##### Task material #####

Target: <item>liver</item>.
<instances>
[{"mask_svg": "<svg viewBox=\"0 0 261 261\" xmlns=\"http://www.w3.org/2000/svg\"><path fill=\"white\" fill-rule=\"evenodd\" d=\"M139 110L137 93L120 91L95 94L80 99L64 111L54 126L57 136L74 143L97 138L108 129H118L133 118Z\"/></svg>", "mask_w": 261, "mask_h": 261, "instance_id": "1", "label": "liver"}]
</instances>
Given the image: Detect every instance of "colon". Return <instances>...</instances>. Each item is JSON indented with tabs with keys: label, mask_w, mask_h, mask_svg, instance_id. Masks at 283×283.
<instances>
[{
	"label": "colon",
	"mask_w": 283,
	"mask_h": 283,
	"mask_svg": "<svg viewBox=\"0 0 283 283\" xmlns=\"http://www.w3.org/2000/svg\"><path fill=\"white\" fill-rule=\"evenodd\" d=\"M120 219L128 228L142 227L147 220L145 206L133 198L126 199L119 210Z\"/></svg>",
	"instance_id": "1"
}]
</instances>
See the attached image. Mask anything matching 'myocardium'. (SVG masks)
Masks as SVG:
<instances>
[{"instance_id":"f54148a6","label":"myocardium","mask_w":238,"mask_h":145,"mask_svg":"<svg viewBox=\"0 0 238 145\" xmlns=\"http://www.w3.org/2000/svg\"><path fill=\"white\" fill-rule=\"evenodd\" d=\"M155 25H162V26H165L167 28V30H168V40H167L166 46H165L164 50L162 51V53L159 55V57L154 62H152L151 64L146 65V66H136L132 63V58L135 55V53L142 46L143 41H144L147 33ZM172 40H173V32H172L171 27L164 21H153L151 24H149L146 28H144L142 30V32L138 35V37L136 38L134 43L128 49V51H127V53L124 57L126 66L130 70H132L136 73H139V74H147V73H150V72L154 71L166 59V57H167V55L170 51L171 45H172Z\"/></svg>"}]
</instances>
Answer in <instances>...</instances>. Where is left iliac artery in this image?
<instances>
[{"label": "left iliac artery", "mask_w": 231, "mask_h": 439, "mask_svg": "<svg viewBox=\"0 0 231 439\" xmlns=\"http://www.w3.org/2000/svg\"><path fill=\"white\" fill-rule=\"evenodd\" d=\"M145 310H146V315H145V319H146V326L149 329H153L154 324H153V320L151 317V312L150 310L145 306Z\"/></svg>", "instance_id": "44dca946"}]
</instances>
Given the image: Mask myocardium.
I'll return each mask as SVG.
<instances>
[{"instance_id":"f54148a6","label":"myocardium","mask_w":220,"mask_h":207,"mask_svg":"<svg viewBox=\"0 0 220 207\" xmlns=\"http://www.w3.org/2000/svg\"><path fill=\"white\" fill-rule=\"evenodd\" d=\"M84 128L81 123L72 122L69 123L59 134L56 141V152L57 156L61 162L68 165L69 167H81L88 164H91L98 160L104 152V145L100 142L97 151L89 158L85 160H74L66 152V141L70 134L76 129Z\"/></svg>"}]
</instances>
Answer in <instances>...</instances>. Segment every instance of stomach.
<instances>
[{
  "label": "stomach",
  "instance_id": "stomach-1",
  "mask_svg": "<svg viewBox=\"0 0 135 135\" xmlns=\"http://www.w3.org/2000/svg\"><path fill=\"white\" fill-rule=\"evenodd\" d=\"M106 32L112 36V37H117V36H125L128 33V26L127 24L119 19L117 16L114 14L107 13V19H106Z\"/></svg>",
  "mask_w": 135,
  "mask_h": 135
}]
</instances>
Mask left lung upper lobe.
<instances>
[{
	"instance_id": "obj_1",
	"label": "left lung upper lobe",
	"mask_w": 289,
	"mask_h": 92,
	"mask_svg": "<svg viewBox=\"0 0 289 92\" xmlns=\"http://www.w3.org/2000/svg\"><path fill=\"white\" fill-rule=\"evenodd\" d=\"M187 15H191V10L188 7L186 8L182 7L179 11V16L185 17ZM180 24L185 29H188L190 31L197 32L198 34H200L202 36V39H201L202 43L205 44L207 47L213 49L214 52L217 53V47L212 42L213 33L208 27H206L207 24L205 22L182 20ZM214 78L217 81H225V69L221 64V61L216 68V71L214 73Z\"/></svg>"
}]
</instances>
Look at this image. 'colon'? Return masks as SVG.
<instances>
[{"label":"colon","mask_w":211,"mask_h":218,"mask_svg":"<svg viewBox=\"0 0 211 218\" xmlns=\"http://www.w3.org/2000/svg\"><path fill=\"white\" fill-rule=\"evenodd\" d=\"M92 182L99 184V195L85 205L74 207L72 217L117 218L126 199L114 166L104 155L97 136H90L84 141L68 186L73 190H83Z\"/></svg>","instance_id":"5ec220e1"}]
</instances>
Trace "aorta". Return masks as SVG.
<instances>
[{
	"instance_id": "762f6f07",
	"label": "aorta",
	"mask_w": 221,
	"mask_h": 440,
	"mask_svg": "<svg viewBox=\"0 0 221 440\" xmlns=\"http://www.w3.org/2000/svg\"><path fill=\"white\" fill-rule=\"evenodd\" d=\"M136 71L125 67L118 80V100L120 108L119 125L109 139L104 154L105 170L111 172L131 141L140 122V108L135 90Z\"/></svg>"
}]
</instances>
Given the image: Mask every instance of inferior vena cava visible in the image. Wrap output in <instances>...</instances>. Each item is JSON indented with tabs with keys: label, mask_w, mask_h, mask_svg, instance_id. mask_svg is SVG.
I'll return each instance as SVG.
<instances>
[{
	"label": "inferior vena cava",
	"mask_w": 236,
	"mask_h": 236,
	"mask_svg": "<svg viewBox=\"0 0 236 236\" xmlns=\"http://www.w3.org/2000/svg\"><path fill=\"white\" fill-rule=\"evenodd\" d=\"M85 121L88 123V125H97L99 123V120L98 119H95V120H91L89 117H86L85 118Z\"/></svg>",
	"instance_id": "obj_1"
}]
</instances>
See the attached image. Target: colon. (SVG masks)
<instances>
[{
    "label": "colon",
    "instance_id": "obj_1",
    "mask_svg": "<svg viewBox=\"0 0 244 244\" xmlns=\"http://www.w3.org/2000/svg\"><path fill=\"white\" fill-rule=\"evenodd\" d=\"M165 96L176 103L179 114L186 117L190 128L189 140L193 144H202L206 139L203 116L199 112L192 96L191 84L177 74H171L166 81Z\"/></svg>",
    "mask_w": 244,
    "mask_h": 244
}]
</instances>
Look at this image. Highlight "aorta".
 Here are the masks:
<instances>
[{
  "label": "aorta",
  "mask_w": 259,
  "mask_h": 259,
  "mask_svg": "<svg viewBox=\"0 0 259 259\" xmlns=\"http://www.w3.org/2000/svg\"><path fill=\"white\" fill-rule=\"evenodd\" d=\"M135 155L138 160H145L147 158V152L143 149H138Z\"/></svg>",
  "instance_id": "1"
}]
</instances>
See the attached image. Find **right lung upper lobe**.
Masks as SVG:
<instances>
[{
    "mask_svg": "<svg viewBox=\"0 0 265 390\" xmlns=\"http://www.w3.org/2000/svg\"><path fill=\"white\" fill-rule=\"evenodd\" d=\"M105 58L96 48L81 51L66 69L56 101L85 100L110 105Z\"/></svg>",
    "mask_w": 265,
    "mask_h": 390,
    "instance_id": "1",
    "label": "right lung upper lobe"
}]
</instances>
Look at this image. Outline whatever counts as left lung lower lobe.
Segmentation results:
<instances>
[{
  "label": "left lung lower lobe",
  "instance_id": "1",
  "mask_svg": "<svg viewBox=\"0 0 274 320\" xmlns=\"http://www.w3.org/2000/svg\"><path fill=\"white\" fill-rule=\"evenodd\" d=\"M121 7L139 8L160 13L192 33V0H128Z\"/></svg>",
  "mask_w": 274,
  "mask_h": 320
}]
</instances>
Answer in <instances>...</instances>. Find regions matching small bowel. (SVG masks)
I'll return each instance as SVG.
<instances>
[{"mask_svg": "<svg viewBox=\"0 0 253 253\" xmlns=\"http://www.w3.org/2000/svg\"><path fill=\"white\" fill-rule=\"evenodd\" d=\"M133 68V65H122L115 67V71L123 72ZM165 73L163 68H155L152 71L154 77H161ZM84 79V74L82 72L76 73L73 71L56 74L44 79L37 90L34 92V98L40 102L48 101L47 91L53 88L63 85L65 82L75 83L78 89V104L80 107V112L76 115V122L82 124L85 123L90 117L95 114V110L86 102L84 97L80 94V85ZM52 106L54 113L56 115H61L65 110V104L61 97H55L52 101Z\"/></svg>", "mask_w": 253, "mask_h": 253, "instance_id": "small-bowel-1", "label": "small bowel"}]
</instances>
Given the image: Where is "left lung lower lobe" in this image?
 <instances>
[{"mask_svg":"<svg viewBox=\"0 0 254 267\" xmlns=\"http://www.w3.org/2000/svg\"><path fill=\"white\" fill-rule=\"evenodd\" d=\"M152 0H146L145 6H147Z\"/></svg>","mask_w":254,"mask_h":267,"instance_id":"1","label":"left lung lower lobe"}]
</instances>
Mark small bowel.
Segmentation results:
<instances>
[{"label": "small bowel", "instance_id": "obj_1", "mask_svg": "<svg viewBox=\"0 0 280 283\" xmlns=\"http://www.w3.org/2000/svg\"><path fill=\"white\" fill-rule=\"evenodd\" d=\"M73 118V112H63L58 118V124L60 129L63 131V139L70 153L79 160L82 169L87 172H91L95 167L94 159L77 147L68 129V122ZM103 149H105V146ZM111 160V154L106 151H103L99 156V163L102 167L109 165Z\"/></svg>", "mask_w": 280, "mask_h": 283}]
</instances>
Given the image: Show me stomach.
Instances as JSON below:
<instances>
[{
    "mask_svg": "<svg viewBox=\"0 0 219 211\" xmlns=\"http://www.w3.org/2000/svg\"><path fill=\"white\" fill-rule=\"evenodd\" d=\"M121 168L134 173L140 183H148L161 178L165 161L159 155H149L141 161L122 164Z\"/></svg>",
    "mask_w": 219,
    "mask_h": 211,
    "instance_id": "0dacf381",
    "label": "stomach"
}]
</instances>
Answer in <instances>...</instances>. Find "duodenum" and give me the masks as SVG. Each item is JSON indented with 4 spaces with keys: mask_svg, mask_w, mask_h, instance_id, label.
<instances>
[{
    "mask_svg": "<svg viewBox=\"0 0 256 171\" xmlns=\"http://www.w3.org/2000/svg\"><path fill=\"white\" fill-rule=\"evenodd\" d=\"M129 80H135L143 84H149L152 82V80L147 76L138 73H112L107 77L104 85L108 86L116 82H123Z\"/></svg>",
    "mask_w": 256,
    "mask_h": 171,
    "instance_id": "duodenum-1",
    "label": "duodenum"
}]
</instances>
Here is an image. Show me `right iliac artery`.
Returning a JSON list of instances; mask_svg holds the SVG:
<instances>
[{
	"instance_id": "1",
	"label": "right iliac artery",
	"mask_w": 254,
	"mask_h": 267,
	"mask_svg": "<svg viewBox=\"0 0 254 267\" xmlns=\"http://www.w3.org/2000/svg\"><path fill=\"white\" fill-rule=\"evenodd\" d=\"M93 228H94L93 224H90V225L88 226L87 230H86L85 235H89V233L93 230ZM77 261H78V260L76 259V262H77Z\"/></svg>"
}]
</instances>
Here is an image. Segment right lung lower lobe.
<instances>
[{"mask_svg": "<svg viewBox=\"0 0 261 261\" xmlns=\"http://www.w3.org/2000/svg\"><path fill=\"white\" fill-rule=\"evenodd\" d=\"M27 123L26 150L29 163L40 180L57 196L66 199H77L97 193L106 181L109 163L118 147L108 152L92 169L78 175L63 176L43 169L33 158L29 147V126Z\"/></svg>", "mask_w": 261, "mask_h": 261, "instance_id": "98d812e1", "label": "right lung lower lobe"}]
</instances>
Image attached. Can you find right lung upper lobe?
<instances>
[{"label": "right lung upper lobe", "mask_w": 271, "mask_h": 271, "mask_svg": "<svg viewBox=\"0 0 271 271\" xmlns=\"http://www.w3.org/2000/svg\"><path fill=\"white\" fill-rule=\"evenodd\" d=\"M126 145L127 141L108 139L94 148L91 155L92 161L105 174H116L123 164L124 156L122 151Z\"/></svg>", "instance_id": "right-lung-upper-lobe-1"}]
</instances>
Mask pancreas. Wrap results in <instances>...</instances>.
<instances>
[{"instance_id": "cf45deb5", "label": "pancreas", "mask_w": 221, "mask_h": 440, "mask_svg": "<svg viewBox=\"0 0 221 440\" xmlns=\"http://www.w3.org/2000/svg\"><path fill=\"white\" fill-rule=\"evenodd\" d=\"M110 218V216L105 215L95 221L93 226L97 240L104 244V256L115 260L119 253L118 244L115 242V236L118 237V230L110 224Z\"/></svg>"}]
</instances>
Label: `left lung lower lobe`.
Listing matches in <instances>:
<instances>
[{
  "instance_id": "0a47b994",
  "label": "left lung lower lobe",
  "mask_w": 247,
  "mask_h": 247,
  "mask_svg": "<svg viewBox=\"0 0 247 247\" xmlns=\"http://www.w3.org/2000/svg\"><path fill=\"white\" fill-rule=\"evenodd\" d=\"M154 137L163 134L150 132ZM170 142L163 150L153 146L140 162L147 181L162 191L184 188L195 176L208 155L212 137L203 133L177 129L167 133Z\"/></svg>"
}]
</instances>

#####

Exercise objective -
Determine how many lines in the items above contain the word "matching", and reply with that number alone.

The result -
2